Data items:
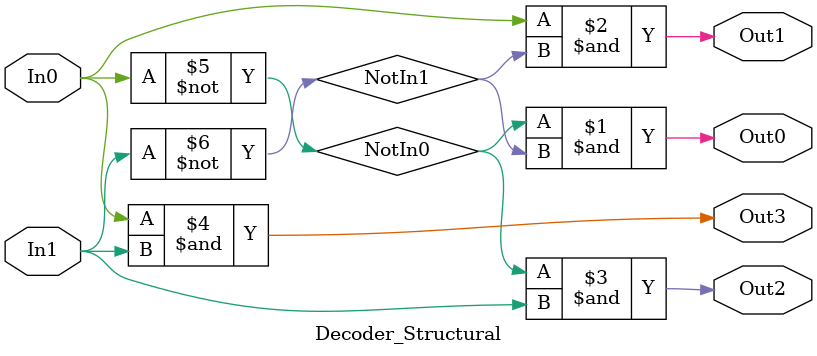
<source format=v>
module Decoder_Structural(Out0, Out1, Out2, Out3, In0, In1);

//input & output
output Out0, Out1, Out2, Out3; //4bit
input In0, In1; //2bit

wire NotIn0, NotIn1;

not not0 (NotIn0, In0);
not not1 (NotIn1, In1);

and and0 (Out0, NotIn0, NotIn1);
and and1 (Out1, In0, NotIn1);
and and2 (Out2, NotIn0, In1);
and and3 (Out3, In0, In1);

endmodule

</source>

Exercise: From the first line to the last, set down the records above exactly and skip the pictures.

Task answer:
<source format=v>
module Decoder_Structural(Out0, Out1, Out2, Out3, In0, In1);

//input & output
output Out0, Out1, Out2, Out3; //4bit
input In0, In1; //2bit

wire NotIn0, NotIn1;

not not0 (NotIn0, In0);
not not1 (NotIn1, In1);

and and0 (Out0, NotIn0, NotIn1);
and and1 (Out1, In0, NotIn1);
and and2 (Out2, NotIn0, In1);
and and3 (Out3, In0, In1);

endmodule

</source>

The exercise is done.